- _Work order_: Reproduce every line of the listing below verbatim, but leave out the pictures.

- _Information shown_:
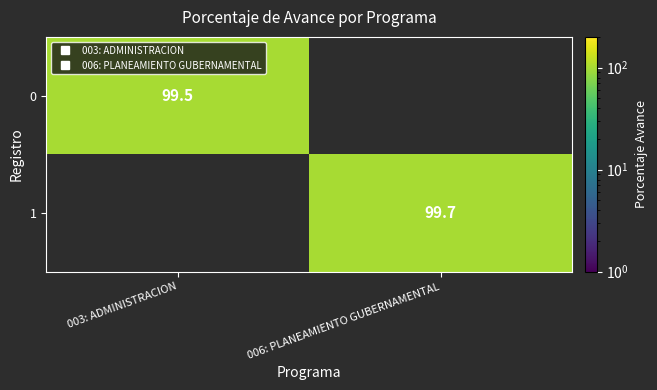

Which label corresponds to the largest value in the chart?

006: PLANEAMIENTO GUBERNAMENTAL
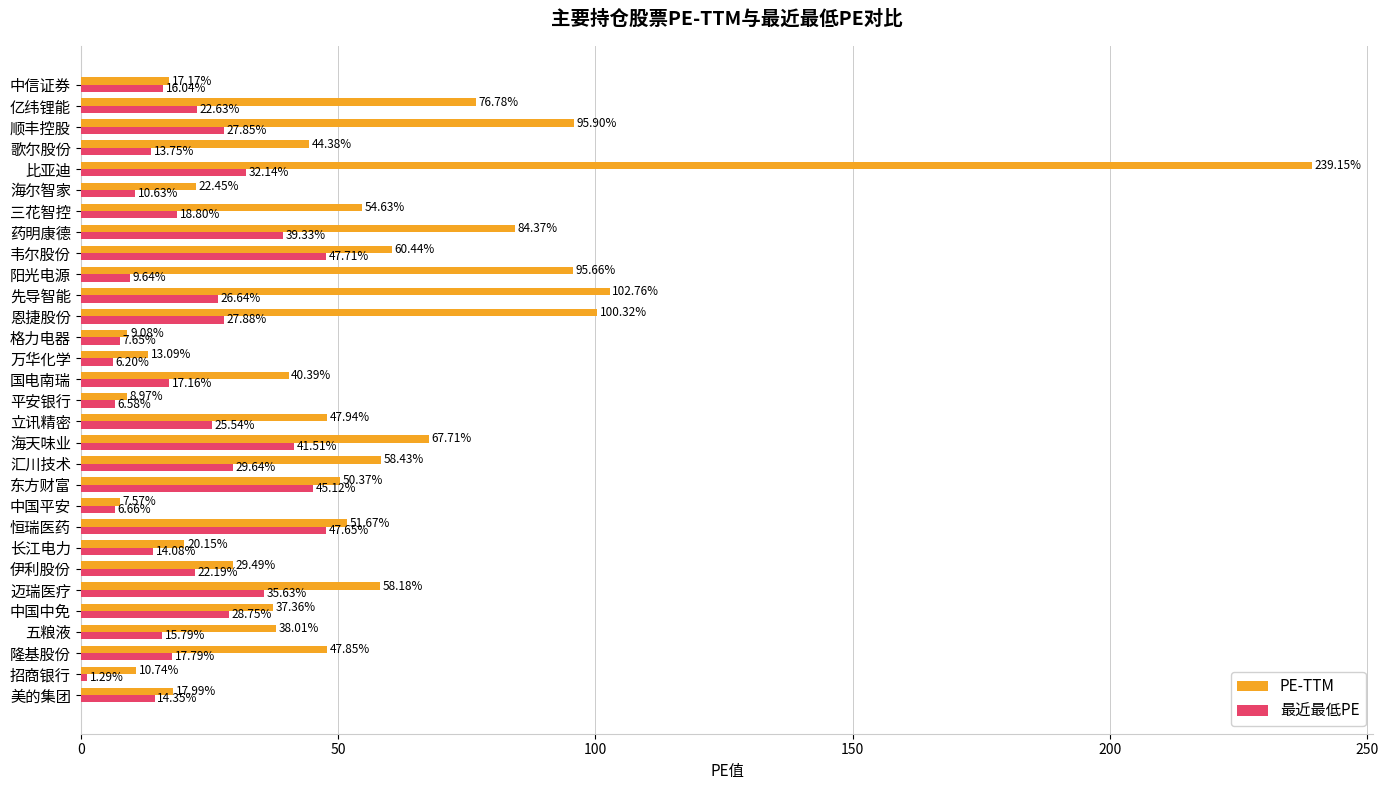

At which category is the sum across all series the highest?

比亚迪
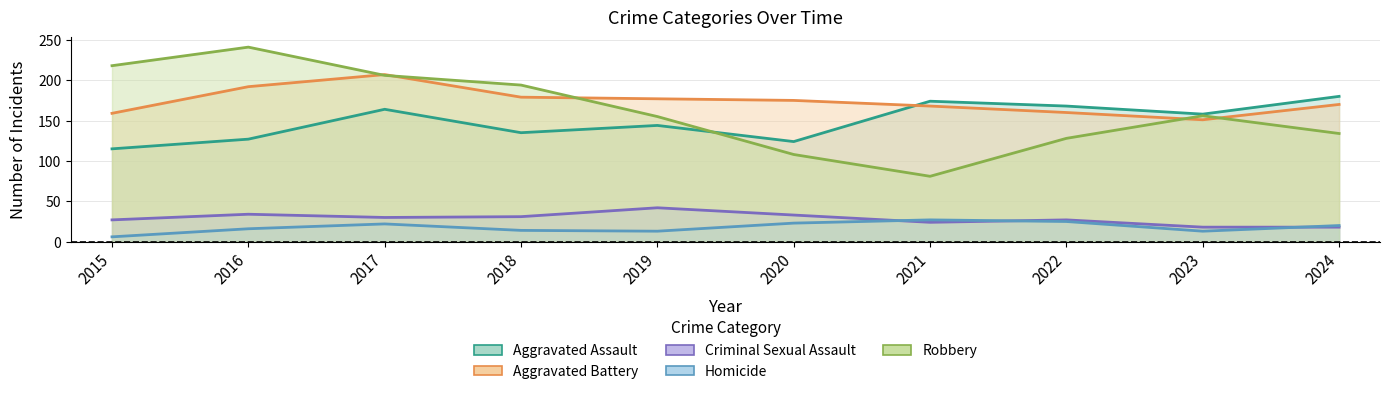

What is the maximum value shown in the chart?

241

- _Response box_:
Which label corresponds to the largest value in the chart?

006: PLANEAMIENTO GUBERNAMENTAL

At which category is the sum across all series the highest?

比亚迪

What is the maximum value shown in the chart?

241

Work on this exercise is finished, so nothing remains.